The cover is the worst part of the album, though. Musically it’s pretty solid. Not as great as… well… any of the albums that came before it, but better than any that would follow.

Here we see the band (minus Jon Anderson) recording the instrumental tracks for the Chris Squire-penned tune “Parallels.” Hearing this arrangement in a slightly more raw form than the somewhat over-slick production of the final album, without the vocals in the forefront, you really can hear what a great, jamming rhythm section Squire and Alan White could be when they got a groove going. Steve Howe’s rhythm guitar is tight, if a bit low in the mix, and Rick Wakeman… well now, what can one say about Rick Wakeman? Many of his organ parts on this album were played on a huge pipe organ at a church in the town where the band recorded the album in Switzerland. (I seem to recall the band was in a self-imposed exile in Switzerland to avoid heavy taxation on their income back home in the U.K.) The pipe organ is, quite frankly, utterly ridiculous, and I think the album would have been stronger if those parts had been played on a good ol’ greazy Hammond, but that’s just my taste.

Yes: On the Silent Wings of Freedom

“On the Silent WIngs of Freedom” by Yes
From the 1978 album Tormato

Oh, where to begin? To which page in my mental encyclopedia of Yes knowledge should I turn with this one?

Well, let’s just focus on what I, with said encyclopedic knowledge, find most bizarre about it. The credits that appear at the beginning and end of this video are, for anyone who grew up in the early ’80s on a steady diet of the nascent media form known as MTV, unmistakable. Their presence here can mean only one thing: at one time, somehow, this video was aired, presumably in its nearly-nine-minute entirety, on MTV. Yes, that MTV.
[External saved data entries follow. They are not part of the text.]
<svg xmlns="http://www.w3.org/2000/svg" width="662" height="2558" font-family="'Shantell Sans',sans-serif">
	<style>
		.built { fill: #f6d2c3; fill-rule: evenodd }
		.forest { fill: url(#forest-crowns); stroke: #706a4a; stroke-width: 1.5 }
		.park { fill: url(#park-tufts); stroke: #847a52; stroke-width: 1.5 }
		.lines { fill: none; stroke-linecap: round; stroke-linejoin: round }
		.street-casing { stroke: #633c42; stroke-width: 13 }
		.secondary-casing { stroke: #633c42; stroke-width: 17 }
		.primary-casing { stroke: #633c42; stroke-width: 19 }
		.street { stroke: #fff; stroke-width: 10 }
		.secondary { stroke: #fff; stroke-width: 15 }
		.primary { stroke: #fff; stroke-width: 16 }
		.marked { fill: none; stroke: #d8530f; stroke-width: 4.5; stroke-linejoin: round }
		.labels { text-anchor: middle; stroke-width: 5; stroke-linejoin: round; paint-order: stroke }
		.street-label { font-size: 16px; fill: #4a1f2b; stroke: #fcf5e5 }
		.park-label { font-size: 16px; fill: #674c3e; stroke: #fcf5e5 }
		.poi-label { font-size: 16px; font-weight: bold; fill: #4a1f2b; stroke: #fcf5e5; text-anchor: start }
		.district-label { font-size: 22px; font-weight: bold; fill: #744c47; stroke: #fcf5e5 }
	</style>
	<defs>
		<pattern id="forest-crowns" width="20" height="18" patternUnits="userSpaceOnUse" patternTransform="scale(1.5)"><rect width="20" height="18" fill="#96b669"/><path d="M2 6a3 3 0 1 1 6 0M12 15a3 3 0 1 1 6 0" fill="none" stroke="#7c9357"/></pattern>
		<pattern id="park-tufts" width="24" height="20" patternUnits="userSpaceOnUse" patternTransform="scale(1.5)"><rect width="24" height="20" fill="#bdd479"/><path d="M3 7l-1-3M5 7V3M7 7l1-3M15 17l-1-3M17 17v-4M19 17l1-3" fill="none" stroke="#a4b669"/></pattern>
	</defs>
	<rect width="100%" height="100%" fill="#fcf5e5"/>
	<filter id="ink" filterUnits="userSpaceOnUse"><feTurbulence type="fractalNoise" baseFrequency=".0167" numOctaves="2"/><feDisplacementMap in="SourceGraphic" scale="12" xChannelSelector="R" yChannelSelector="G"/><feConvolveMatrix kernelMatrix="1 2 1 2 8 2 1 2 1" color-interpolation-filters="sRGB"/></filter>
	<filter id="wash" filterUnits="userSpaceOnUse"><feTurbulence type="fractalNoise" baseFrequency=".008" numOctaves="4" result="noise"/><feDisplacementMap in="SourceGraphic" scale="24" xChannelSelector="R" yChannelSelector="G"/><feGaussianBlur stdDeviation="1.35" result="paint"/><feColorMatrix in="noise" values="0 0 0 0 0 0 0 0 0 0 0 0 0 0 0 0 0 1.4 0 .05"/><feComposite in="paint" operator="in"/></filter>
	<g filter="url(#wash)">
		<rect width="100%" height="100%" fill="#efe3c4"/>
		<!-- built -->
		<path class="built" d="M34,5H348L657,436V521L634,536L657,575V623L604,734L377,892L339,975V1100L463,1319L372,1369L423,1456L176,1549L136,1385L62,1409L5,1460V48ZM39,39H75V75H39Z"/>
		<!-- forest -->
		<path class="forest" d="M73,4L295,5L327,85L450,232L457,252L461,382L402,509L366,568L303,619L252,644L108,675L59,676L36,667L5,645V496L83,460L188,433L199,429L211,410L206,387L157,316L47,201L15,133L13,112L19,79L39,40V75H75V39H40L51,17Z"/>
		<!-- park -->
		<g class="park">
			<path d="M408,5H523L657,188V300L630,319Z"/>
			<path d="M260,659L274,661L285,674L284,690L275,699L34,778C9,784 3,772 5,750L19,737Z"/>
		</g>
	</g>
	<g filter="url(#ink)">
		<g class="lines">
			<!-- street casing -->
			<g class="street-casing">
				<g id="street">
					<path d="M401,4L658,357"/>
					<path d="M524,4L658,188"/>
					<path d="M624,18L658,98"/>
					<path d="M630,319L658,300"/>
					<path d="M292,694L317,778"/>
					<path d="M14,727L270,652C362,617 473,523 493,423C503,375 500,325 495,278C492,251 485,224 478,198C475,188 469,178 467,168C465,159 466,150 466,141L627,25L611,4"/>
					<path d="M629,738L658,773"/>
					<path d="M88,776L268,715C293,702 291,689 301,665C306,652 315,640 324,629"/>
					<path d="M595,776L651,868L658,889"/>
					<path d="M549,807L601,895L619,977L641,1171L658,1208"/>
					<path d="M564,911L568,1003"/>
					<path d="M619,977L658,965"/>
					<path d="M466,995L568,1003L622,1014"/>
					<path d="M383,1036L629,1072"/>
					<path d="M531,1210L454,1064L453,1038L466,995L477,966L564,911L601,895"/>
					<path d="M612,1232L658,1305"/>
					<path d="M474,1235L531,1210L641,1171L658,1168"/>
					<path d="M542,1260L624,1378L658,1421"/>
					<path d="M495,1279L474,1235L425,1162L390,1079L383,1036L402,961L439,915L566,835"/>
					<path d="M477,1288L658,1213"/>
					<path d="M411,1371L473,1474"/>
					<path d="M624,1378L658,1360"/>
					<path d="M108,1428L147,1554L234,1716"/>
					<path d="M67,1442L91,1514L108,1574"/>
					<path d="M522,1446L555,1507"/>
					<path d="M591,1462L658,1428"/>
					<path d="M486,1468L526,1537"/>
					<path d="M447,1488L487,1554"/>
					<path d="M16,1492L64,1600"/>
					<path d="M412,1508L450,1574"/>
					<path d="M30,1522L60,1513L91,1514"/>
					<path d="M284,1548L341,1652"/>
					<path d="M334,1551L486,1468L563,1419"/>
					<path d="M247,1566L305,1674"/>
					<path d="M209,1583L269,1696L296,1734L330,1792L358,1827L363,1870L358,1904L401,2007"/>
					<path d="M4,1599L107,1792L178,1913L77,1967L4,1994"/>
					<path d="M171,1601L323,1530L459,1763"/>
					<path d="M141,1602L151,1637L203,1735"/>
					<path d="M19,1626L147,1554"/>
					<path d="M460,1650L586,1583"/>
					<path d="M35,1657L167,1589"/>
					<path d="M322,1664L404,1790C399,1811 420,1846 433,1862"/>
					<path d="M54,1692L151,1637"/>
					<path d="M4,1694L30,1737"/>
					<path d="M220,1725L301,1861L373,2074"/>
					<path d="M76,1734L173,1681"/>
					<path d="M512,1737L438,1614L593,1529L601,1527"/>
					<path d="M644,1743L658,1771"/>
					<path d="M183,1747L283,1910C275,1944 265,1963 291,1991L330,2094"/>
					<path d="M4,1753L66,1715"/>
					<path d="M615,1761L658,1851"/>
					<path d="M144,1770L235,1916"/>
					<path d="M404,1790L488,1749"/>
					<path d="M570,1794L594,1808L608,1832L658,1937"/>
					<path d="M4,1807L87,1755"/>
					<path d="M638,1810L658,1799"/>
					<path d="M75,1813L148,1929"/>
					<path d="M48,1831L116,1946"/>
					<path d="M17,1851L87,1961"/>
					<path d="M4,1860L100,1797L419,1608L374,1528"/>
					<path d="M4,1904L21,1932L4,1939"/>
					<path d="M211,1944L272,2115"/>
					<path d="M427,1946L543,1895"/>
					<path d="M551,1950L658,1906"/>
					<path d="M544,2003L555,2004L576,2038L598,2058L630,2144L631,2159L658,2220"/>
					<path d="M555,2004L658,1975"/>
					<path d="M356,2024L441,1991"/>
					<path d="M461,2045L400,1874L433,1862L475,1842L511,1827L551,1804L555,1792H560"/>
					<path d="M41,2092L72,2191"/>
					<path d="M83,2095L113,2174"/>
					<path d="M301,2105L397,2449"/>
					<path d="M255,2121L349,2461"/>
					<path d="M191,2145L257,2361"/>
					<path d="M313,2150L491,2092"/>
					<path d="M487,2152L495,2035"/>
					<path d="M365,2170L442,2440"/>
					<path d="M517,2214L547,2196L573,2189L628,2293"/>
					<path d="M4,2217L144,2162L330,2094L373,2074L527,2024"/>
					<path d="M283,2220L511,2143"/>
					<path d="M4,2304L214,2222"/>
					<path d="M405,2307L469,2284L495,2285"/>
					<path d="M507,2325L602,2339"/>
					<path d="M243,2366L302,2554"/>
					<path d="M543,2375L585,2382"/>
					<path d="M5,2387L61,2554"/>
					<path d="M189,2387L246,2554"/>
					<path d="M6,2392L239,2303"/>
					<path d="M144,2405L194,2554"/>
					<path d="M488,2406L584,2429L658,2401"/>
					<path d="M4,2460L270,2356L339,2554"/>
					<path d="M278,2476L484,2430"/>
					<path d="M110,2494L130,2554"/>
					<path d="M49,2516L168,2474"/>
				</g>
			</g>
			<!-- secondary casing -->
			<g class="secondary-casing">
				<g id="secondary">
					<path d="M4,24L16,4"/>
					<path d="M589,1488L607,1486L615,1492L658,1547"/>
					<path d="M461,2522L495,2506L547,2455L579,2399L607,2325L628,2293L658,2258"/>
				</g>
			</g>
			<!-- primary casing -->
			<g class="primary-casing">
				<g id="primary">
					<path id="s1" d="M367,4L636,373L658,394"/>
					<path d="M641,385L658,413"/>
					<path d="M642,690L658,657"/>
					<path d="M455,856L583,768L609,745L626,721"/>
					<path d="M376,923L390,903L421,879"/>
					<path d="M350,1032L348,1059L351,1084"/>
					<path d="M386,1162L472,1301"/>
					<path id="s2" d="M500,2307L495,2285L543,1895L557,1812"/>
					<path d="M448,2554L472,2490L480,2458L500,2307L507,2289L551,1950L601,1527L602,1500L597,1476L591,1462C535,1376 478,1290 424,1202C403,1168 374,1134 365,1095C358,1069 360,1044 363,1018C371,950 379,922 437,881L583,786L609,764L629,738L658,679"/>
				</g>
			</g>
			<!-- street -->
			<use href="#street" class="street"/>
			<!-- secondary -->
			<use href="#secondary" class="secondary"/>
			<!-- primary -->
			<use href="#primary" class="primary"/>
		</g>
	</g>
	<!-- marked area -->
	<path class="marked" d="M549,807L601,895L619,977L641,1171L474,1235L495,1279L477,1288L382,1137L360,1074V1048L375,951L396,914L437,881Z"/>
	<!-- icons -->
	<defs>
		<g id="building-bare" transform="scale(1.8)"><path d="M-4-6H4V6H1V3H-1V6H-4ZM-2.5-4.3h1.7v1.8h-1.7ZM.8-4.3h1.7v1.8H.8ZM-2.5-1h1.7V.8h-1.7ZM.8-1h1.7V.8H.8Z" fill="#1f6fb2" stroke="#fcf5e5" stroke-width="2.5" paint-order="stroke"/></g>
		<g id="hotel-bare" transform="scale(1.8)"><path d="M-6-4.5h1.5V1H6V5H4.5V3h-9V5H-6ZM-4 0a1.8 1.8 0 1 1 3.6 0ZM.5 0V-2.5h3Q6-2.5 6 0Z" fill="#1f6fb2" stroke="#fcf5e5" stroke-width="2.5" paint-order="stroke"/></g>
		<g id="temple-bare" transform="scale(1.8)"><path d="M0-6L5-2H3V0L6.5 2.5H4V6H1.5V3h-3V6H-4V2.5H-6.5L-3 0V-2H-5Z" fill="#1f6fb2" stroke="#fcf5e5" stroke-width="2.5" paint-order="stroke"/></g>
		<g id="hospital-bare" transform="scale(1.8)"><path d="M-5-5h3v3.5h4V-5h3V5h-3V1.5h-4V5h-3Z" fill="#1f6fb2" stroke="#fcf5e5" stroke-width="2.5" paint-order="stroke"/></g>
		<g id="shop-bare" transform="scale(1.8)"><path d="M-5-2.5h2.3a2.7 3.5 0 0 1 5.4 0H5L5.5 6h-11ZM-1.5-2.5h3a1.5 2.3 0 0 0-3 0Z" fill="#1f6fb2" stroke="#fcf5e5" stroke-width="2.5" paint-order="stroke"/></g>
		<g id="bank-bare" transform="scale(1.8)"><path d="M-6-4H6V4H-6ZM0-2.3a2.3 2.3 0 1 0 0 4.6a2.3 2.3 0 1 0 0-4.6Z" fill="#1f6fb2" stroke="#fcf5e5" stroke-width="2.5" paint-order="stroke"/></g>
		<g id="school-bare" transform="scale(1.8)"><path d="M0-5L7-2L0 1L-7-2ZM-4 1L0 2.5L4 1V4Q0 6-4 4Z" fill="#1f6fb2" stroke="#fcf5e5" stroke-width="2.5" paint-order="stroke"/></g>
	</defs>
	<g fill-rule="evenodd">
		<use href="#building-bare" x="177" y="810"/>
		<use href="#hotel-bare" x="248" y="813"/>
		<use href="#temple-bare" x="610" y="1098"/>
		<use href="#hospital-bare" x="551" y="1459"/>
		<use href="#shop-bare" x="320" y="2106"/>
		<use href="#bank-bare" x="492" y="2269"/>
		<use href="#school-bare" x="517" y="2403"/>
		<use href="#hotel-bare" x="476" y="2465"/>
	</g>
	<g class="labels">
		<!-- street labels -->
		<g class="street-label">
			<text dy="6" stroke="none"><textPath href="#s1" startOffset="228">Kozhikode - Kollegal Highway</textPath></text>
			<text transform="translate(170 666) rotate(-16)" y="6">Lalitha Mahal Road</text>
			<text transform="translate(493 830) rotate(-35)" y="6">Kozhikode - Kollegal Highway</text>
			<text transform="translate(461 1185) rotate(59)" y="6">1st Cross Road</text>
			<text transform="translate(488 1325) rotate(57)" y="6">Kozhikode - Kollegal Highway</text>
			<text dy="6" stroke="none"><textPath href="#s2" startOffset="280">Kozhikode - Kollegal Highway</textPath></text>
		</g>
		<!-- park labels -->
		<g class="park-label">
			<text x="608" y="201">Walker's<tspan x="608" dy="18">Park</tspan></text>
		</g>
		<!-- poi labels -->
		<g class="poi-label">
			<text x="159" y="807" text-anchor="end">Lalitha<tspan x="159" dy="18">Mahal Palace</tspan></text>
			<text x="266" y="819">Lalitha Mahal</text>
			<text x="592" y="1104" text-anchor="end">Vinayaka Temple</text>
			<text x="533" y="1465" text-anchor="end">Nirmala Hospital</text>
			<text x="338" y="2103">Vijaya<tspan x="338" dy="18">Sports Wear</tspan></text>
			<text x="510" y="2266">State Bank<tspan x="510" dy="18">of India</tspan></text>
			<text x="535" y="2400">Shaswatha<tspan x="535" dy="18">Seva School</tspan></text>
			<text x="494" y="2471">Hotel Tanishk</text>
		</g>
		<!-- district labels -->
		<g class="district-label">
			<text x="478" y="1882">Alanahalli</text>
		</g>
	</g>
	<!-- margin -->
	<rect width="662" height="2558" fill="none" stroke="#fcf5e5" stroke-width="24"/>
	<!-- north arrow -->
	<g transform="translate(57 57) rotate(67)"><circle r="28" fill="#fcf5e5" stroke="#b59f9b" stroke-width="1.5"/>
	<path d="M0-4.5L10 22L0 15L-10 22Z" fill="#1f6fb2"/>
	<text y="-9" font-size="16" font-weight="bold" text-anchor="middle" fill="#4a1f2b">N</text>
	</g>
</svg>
At first I couldn’t see how this was possible. My own personal introduction to Yes was on MTV, in 1983, with their biggest chart hit: “Owner of a Lonely Heart.” I would be surprised, to say the least, to know any Yes songs from before 90125 had ever appeared on MTV though, because the band hand broken up before MTV went on the air, and this track in particular predates a particularly nasty turn in the band’s history, leading to their only album ever to not include Jon Anderson as the lead vocalist. Then again, the two musicians who came in to replace Anderson and Rick Wakeman on the erstwhile Yes swan song, 1980’s Drama, also happened to record on their own as a duo named The Buggles, also known as the band whose “Video Killed the Radio Star” officially launched the MTV era. So, who knows?

I’ve seen some of this footage before; much of it was used in the career retrospective documentary Yesyears that was released in the early ’90s. But I had never seen it all in this form.

The version of the song we’re hearing here is most definitely not the album version. Even though Tormato is by far my least-favorite album from the pre-Rabin incarnation of Yes, I’ve still listened to it enough times to know every nuance of this track by heart. I can’t tell, though, whether the film really isn’t of the band performing the exact version we’re hearing, or the editor was just an idiot: you can clearly see in the last segment that the audio is a quarter note off from the video — watch Alan White’s left hand. But whether the rest is just sloppily edited or is in fact mismatched takes is beyond my ability to discern. There are some parts where Jon Anderson’s singing doesn’t seem quite on with the visuals though.

At any rate — the MTV connection aside, the parts of this I enjoy most are those where the band breaks down and indulges in a little Spinal Tap-esque studio banter. In Chris Squire, especially, one can see plenty of inspiration for certain classic Nigel Tufnel lines.